Respiratory Hygiene

Respiratory Hygiene

Respiratory Hygiene



Practicing respiratory hygiene is imperative because the origins of many of the respiratory issues that affect our overall health and wellness come from the air that we breathe. Lung and respiratory problems including emphysema, respiratory infections, asthma, and COPD have all been linked to poor air quality.

According to the World Health Organization (WHO), air pollution is the world's largest environmental health risk. Air pollution is not counted as a cause of death because it's not an illness, but rather a contributing factor to other illnesses. However, if air pollution was considered a cause of death, it would be the third leading cause of death in the United States and the world. Reports indicate that indoor air quality is five times worse than outdoor air, which has led to a rise in Sick Building Syndrome (SBS). SBS causes respiratory illness in millions of children and adults due to a lack of proper ventilation and chemical and biological pollutants at schools and workplaces.

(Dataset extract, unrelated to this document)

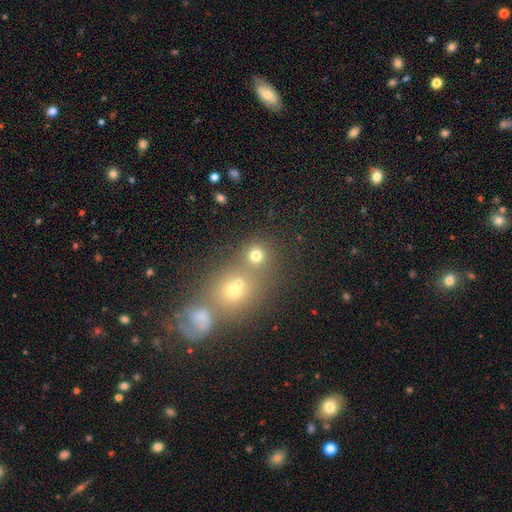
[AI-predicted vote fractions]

Our changing climate is also affecting our well-being by making our air less healthy to breathe. The result of higher temperatures is an increase in allergens and harmful air pollutants. Seasons that are longer and warmer than usual may mean longer pollen seasons - which can increase allergic sensitizations and asthma episodes and diminish productive work and school days. Higher temperatures associated with climate change can also lead to an increase in ozone, a harmful air pollutant. Wildfires emit carbon dioxide and other greenhouse gases, and they inject soot and other aerosols into the atmosphere. They also damage forests that would otherwise remove CO2 from the air.



Evidence and research about halotherapy and the impact it has on people with certain respiratory conditions, has found that inhaled dry salt particles have bactericide, mucokinetic, hydrophilic and anti-inflammatory properties, which may benefit in reducing inflammation of the entire respiratory tract and widening the airway passages. Dry salt particles are also known to accelerate the transportation of mucus, the elimination of residual tar and foreign allergens. A clean respiratory system may result in higher oxygen intake, increased energy, and an improved immune svstem.

Halotherapy is a method to help cleanse and detox the lungs as well as invigorate the entire body with increased lung capacity and oxygen intake. Healthy lungs and a clean respiratory system are essential for vitality, energy, and longevity. For general respiratory hygiene, once or twice a week or several sessions a month, visiting your local salt therapy facility will help to enhance lung capacity, boost the immune system, reduce stress and aid better sleep.